You could view $x_i=X(\omega_i)$, if $x_i$ denotes results we have from the events in $\Omega$ (but "IID" usually does not apply). If we consider "drawing samples according to some distribution", we usually consider them as "IID" random variables that obeys a certain distrubition - i.i.d. is used for random variables. So if they mention $x_1,\ldots, x_n$ as "IID", they probably mean those observations to be different random variables.


To your second question:

Strictly speaking, "i.i.d" just means that those random variables are "independent and identically distributed", but they are not necessarily the same random variables.

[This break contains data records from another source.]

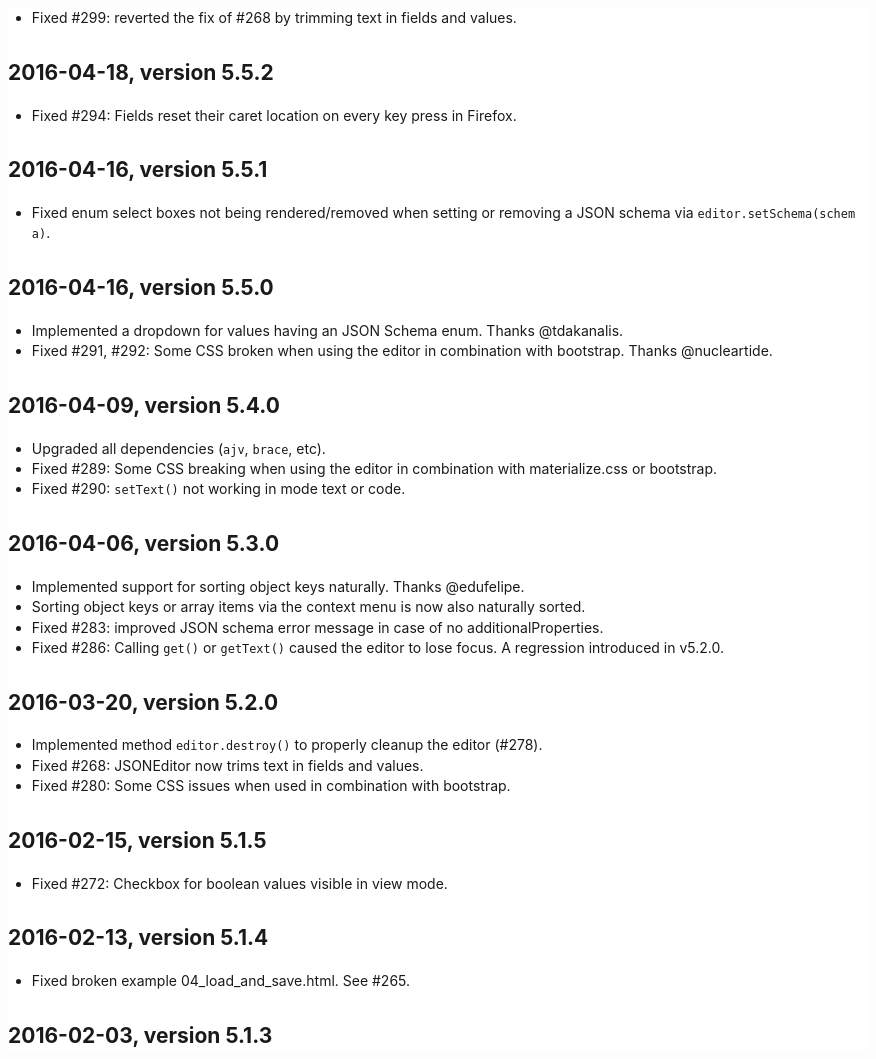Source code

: - Fixed #299: reverted the fix of #268 by trimming text in fields and values.

## 2016-04-18, version 5.5.2

- Fixed #294: Fields reset their caret location on every key press in Firefox.

## 2016-04-16, version 5.5.1

- Fixed enum select boxes not being rendered/removed when setting or removing
  a JSON schema via `editor.setSchema(schema)`.

## 2016-04-16, version 5.5.0

- Implemented a dropdown for values having an JSON Schema enum.
  Thanks @tdakanalis.
- Fixed #291, #292: Some CSS broken when using the editor in combination with
  bootstrap. Thanks @nucleartide.

## 2016-04-09, version 5.4.0

- Upgraded all dependencies (`ajv`, `brace`, etc).
- Fixed #289: Some CSS breaking when using the editor in combination with
  materialize.css or bootstrap.
- Fixed #290: `setText()` not working in mode text or code.

## 2016-04-06, version 5.3.0

- Implemented support for sorting object keys naturally. Thanks @edufelipe.
- Sorting object keys or array items via the context menu is now also naturally
  sorted.
- Fixed #283: improved JSON schema error message in case of no
  additionalProperties.
- Fixed #286: Calling `get()` or `getText()` caused the editor to lose focus.
  A regression introduced in v5.2.0.

## 2016-03-20, version 5.2.0

- Implemented method `editor.destroy()` to properly cleanup the editor (#278).
- Fixed #268: JSONEditor now trims text in fields and values.
- Fixed #280: Some CSS issues when used in combination with bootstrap.

## 2016-02-15, version 5.1.5

- Fixed #272: Checkbox for boolean values visible in view mode.

## 2016-02-13, version 5.1.4

- Fixed broken example 04_load_and_save.html. See #265.

## 2016-02-03, version 5.1.3
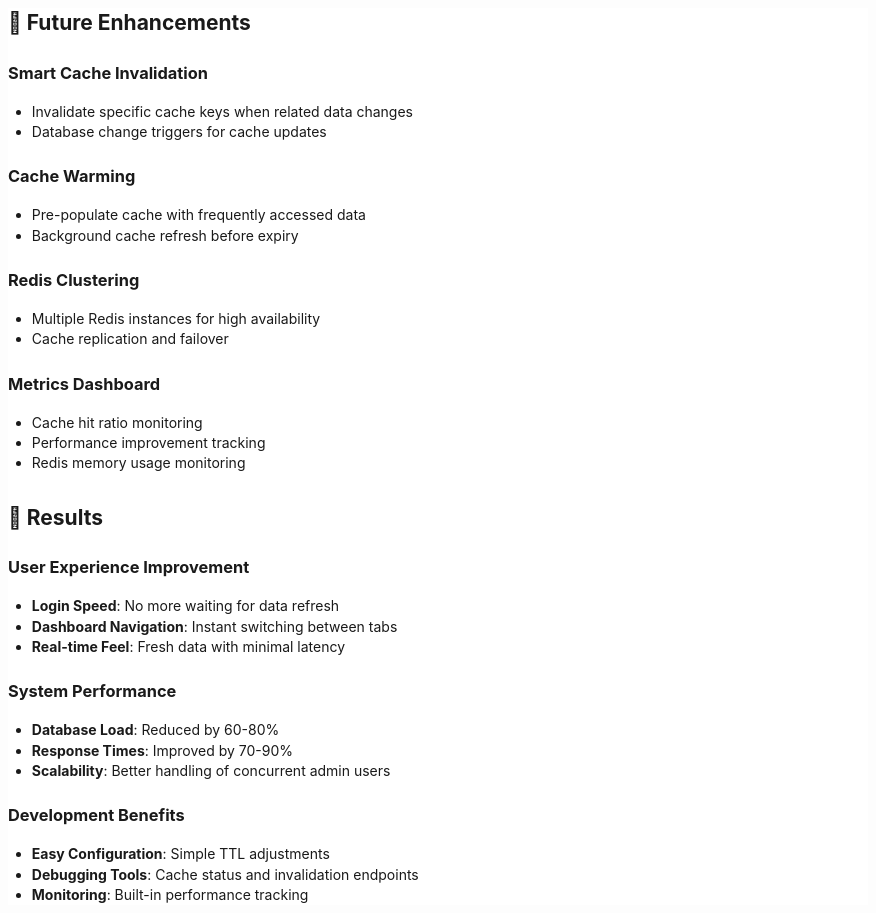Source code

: ## 🔮 Future Enhancements

### Smart Cache Invalidation
- Invalidate specific cache keys when related data changes
- Database change triggers for cache updates

### Cache Warming
- Pre-populate cache with frequently accessed data
- Background cache refresh before expiry

### Redis Clustering
- Multiple Redis instances for high availability
- Cache replication and failover

### Metrics Dashboard
- Cache hit ratio monitoring
- Performance improvement tracking
- Redis memory usage monitoring

## 🏁 Results

### User Experience Improvement
- **Login Speed**: No more waiting for data refresh
- **Dashboard Navigation**: Instant switching between tabs
- **Real-time Feel**: Fresh data with minimal latency

### System Performance
- **Database Load**: Reduced by 60-80%
- **Response Times**: Improved by 70-90%
- **Scalability**: Better handling of concurrent admin users

### Development Benefits
- **Easy Configuration**: Simple TTL adjustments
- **Debugging Tools**: Cache status and invalidation endpoints
- **Monitoring**: Built-in performance tracking 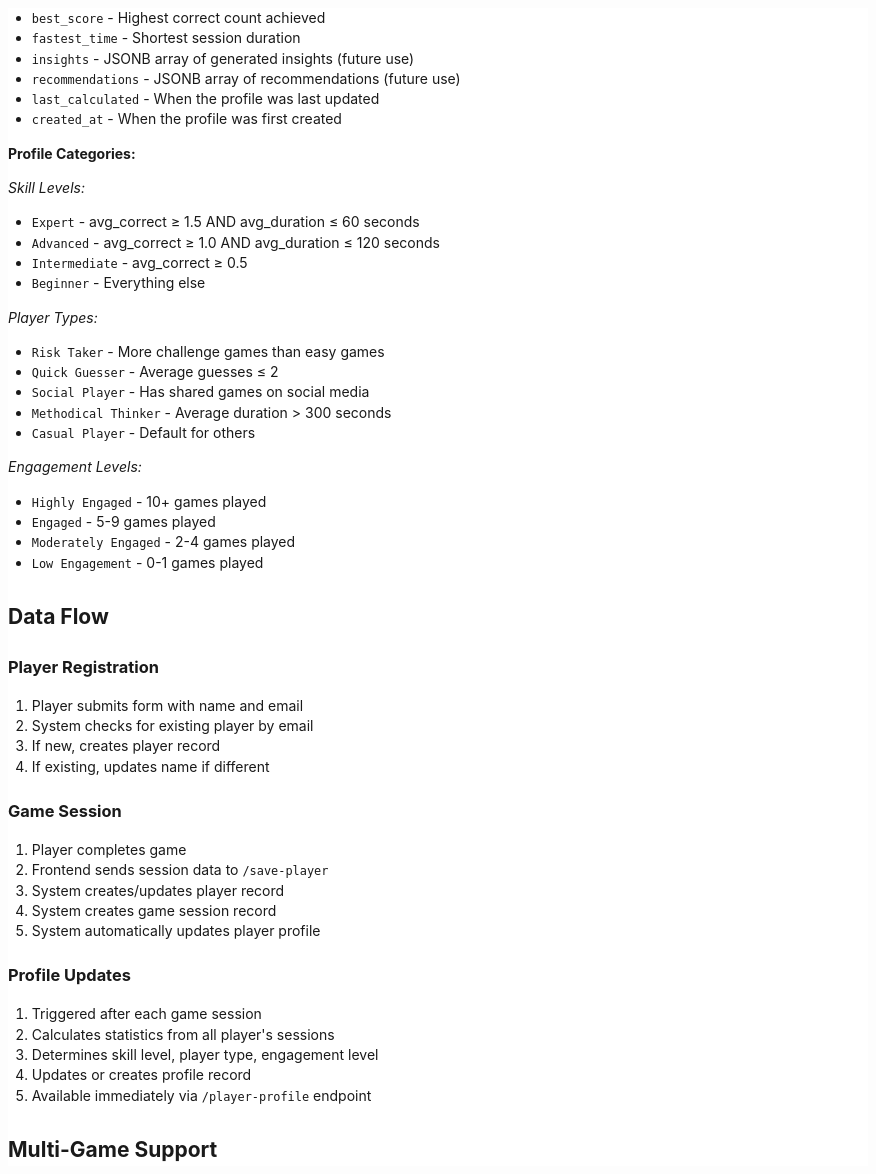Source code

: - `best_score` - Highest correct count achieved
- `fastest_time` - Shortest session duration
- `insights` - JSONB array of generated insights (future use)
- `recommendations` - JSONB array of recommendations (future use)
- `last_calculated` - When the profile was last updated
- `created_at` - When the profile was first created

**Profile Categories:**

*Skill Levels:*
- `Expert` - avg_correct ≥ 1.5 AND avg_duration ≤ 60 seconds
- `Advanced` - avg_correct ≥ 1.0 AND avg_duration ≤ 120 seconds
- `Intermediate` - avg_correct ≥ 0.5
- `Beginner` - Everything else

*Player Types:*
- `Risk Taker` - More challenge games than easy games
- `Quick Guesser` - Average guesses ≤ 2
- `Social Player` - Has shared games on social media
- `Methodical Thinker` - Average duration > 300 seconds
- `Casual Player` - Default for others

*Engagement Levels:*
- `Highly Engaged` - 10+ games played
- `Engaged` - 5-9 games played
- `Moderately Engaged` - 2-4 games played
- `Low Engagement` - 0-1 games played

## Data Flow

### Player Registration
1. Player submits form with name and email
2. System checks for existing player by email
3. If new, creates player record
4. If existing, updates name if different

### Game Session
1. Player completes game
2. Frontend sends session data to `/save-player`
3. System creates/updates player record
4. System creates game session record
5. System automatically updates player profile

### Profile Updates
1. Triggered after each game session
2. Calculates statistics from all player's sessions
3. Determines skill level, player type, engagement level
4. Updates or creates profile record
5. Available immediately via `/player-profile` endpoint

## Multi-Game Support
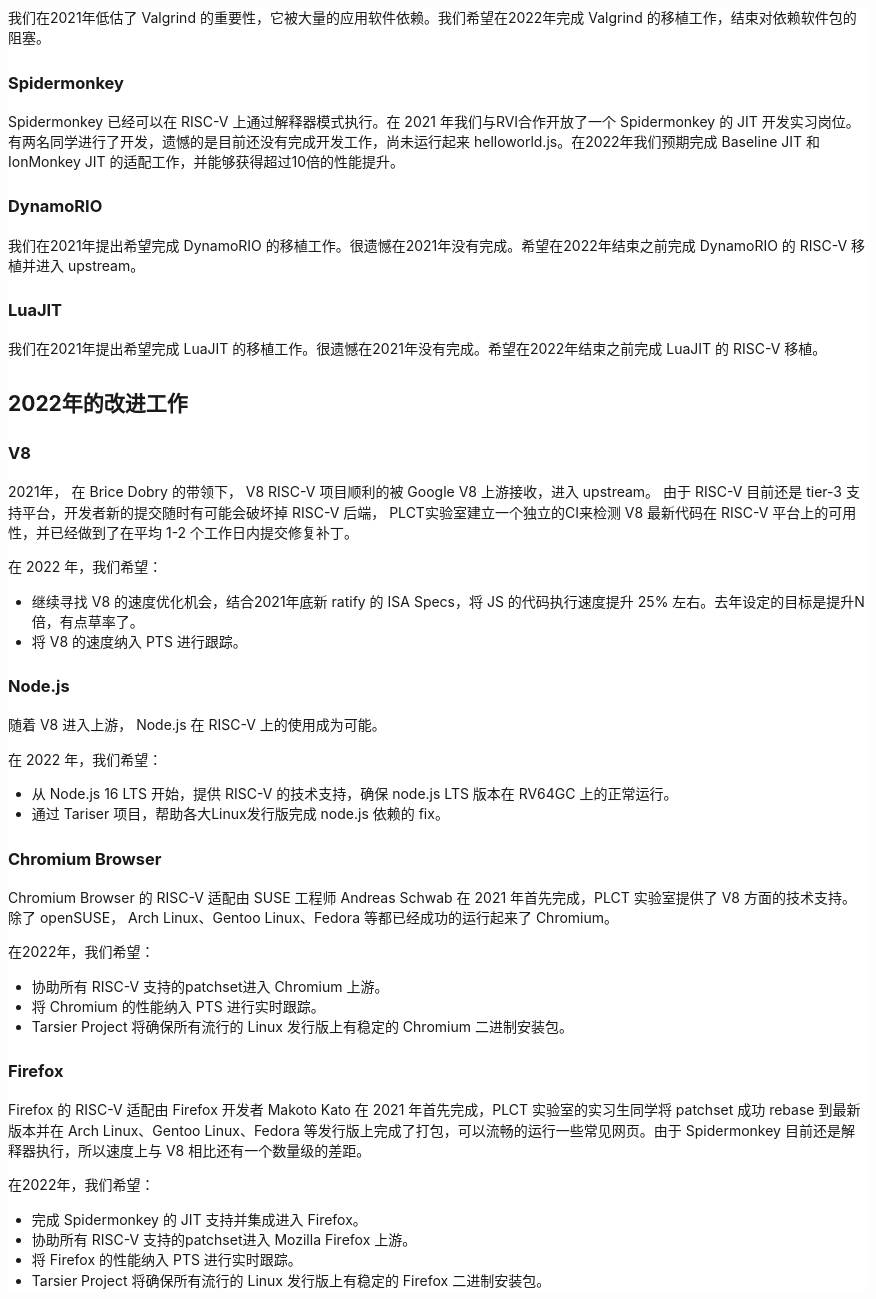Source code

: 我们在2021年低估了 Valgrind 的重要性，它被大量的应用软件依赖。我们希望在2022年完成 Valgrind 的移植工作，结束对依赖软件包的阻塞。

### Spidermonkey

Spidermonkey 已经可以在 RISC-V 上通过解释器模式执行。在 2021 年我们与RVI合作开放了一个 Spidermonkey 的 JIT 开发实习岗位。有两名同学进行了开发，遗憾的是目前还没有完成开发工作，尚未运行起来 helloworld.js。在2022年我们预期完成 Baseline JIT 和 IonMonkey JIT 的适配工作，并能够获得超过10倍的性能提升。

### DynamoRIO

我们在2021年提出希望完成 DynamoRIO 的移植工作。很遗憾在2021年没有完成。希望在2022年结束之前完成 DynamoRIO 的 RISC-V 移植并进入 upstream。


### LuaJIT

我们在2021年提出希望完成 LuaJIT 的移植工作。很遗憾在2021年没有完成。希望在2022年结束之前完成 LuaJIT 的 RISC-V 移植。

## 2022年的改进工作

### V8

2021年， 在 Brice Dobry 的带领下， V8 RISC-V 项目顺利的被 Google V8 上游接收，进入 upstream。 由于 RISC-V 目前还是 tier-3 支持平台，开发者新的提交随时有可能会破坏掉 RISC-V 后端， PLCT实验室建立一个独立的CI来检测 V8 最新代码在 RISC-V 平台上的可用性，并已经做到了在平均 1-2 个工作日内提交修复补丁。

在 2022 年，我们希望：
- 继续寻找 V8 的速度优化机会，结合2021年底新 ratify 的 ISA Specs，将 JS 的代码执行速度提升 25% 左右。去年设定的目标是提升N倍，有点草率了。
- 将 V8 的速度纳入 PTS 进行跟踪。

### Node.js

随着 V8 进入上游， Node.js 在 RISC-V 上的使用成为可能。

在 2022 年，我们希望：
- 从 Node.js 16 LTS 开始，提供 RISC-V 的技术支持，确保 node.js LTS 版本在 RV64GC 上的正常运行。
- 通过 Tariser 项目，帮助各大Linux发行版完成 node.js 依赖的 fix。

### Chromium Browser

Chromium Browser 的 RISC-V 适配由 SUSE 工程师 Andreas Schwab 在 2021 年首先完成，PLCT 实验室提供了 V8 方面的技术支持。 除了 openSUSE， Arch Linux、Gentoo Linux、Fedora 等都已经成功的运行起来了 Chromium。

在2022年，我们希望：
- 协助所有 RISC-V 支持的patchset进入 Chromium 上游。
- 将 Chromium 的性能纳入 PTS 进行实时跟踪。
- Tarsier Project 将确保所有流行的 Linux 发行版上有稳定的 Chromium 二进制安装包。

### Firefox

Firefox 的 RISC-V 适配由 Firefox 开发者 Makoto Kato 在 2021 年首先完成，PLCT 实验室的实习生同学将 patchset 成功 rebase 到最新版本并在 Arch Linux、Gentoo Linux、Fedora 等发行版上完成了打包，可以流畅的运行一些常见网页。由于 Spidermonkey 目前还是解释器执行，所以速度上与 V8 相比还有一个数量级的差距。

在2022年，我们希望：
- 完成 Spidermonkey 的 JIT 支持并集成进入 Firefox。
- 协助所有 RISC-V 支持的patchset进入 Mozilla Firefox 上游。
- 将 Firefox 的性能纳入 PTS 进行实时跟踪。
- Tarsier Project 将确保所有流行的 Linux 发行版上有稳定的 Firefox 二进制安装包。
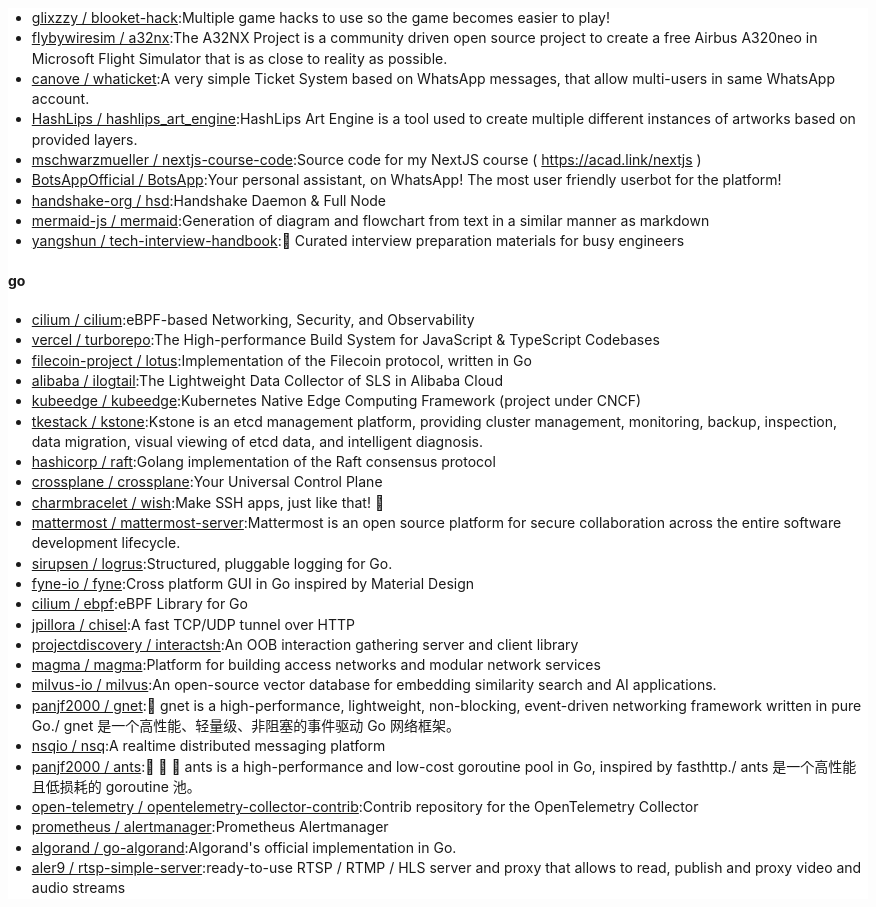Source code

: * [glixzzy / blooket-hack](https://github.com/glixzzy/blooket-hack):Multiple game hacks to use so the game becomes easier to play!
* [flybywiresim / a32nx](https://github.com/flybywiresim/a32nx):The A32NX Project is a community driven open source project to create a free Airbus A320neo in Microsoft Flight Simulator that is as close to reality as possible.
* [canove / whaticket](https://github.com/canove/whaticket):A very simple Ticket System based on WhatsApp messages, that allow multi-users in same WhatsApp account.
* [HashLips / hashlips_art_engine](https://github.com/HashLips/hashlips_art_engine):HashLips Art Engine is a tool used to create multiple different instances of artworks based on provided layers.
* [mschwarzmueller / nextjs-course-code](https://github.com/mschwarzmueller/nextjs-course-code):Source code for my NextJS course ( https://acad.link/nextjs )
* [BotsAppOfficial / BotsApp](https://github.com/BotsAppOfficial/BotsApp):Your personal assistant, on WhatsApp! The most user friendly userbot for the platform!
* [handshake-org / hsd](https://github.com/handshake-org/hsd):Handshake Daemon & Full Node
* [mermaid-js / mermaid](https://github.com/mermaid-js/mermaid):Generation of diagram and flowchart from text in a similar manner as markdown
* [yangshun / tech-interview-handbook](https://github.com/yangshun/tech-interview-handbook):💯 Curated interview preparation materials for busy engineers

#### go
* [cilium / cilium](https://github.com/cilium/cilium):eBPF-based Networking, Security, and Observability
* [vercel / turborepo](https://github.com/vercel/turborepo):The High-performance Build System for JavaScript & TypeScript Codebases
* [filecoin-project / lotus](https://github.com/filecoin-project/lotus):Implementation of the Filecoin protocol, written in Go
* [alibaba / ilogtail](https://github.com/alibaba/ilogtail):The Lightweight Data Collector of SLS in Alibaba Cloud
* [kubeedge / kubeedge](https://github.com/kubeedge/kubeedge):Kubernetes Native Edge Computing Framework (project under CNCF)
* [tkestack / kstone](https://github.com/tkestack/kstone):Kstone is an etcd management platform, providing cluster management, monitoring, backup, inspection, data migration, visual viewing of etcd data, and intelligent diagnosis.
* [hashicorp / raft](https://github.com/hashicorp/raft):Golang implementation of the Raft consensus protocol
* [crossplane / crossplane](https://github.com/crossplane/crossplane):Your Universal Control Plane
* [charmbracelet / wish](https://github.com/charmbracelet/wish):Make SSH apps, just like that! 💫
* [mattermost / mattermost-server](https://github.com/mattermost/mattermost-server):Mattermost is an open source platform for secure collaboration across the entire software development lifecycle.
* [sirupsen / logrus](https://github.com/sirupsen/logrus):Structured, pluggable logging for Go.
* [fyne-io / fyne](https://github.com/fyne-io/fyne):Cross platform GUI in Go inspired by Material Design
* [cilium / ebpf](https://github.com/cilium/ebpf):eBPF Library for Go
* [jpillora / chisel](https://github.com/jpillora/chisel):A fast TCP/UDP tunnel over HTTP
* [projectdiscovery / interactsh](https://github.com/projectdiscovery/interactsh):An OOB interaction gathering server and client library
* [magma / magma](https://github.com/magma/magma):Platform for building access networks and modular network services
* [milvus-io / milvus](https://github.com/milvus-io/milvus):An open-source vector database for embedding similarity search and AI applications.
* [panjf2000 / gnet](https://github.com/panjf2000/gnet):🚀 gnet is a high-performance, lightweight, non-blocking, event-driven networking framework written in pure Go./ gnet 是一个高性能、轻量级、非阻塞的事件驱动 Go 网络框架。
* [nsqio / nsq](https://github.com/nsqio/nsq):A realtime distributed messaging platform
* [panjf2000 / ants](https://github.com/panjf2000/ants):🐜 🐜 🐜 ants is a high-performance and low-cost goroutine pool in Go, inspired by fasthttp./ ants 是一个高性能且低损耗的 goroutine 池。
* [open-telemetry / opentelemetry-collector-contrib](https://github.com/open-telemetry/opentelemetry-collector-contrib):Contrib repository for the OpenTelemetry Collector
* [prometheus / alertmanager](https://github.com/prometheus/alertmanager):Prometheus Alertmanager
* [algorand / go-algorand](https://github.com/algorand/go-algorand):Algorand's official implementation in Go.
* [aler9 / rtsp-simple-server](https://github.com/aler9/rtsp-simple-server):ready-to-use RTSP / RTMP / HLS server and proxy that allows to read, publish and proxy video and audio streams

So what we know is the following:

  1. They are independent, i.e. events in the $\sigma$-algebra generated by one random variable is independent with events in the $\sigma$-algebra generated by another. Or more intuitively, their joint probability distribution could be decomposed into multiplication of their own distributions, e.g. $f_{X,Y}(x,y)=f_X(x)\cdot f_Y(y)$ for continuous case.
  2. They have the same probability distribution. But notice that does not mean that the random variables need to be the same. e.g. let $X\sim U_{[0,1]}$, $X$ and $1-X$ have the same distribution, but they are different r.v. Another example could be $\sin(Y)$ and $\cos(Y)$, where $Y \sim U_{[0,2\pi]}$. Further, if $X$ extends a bit beyond of Borel-measurable, say, Lesbegue-measurable instead, then we might get two random variables to have the same distribution function but not same probability for every event.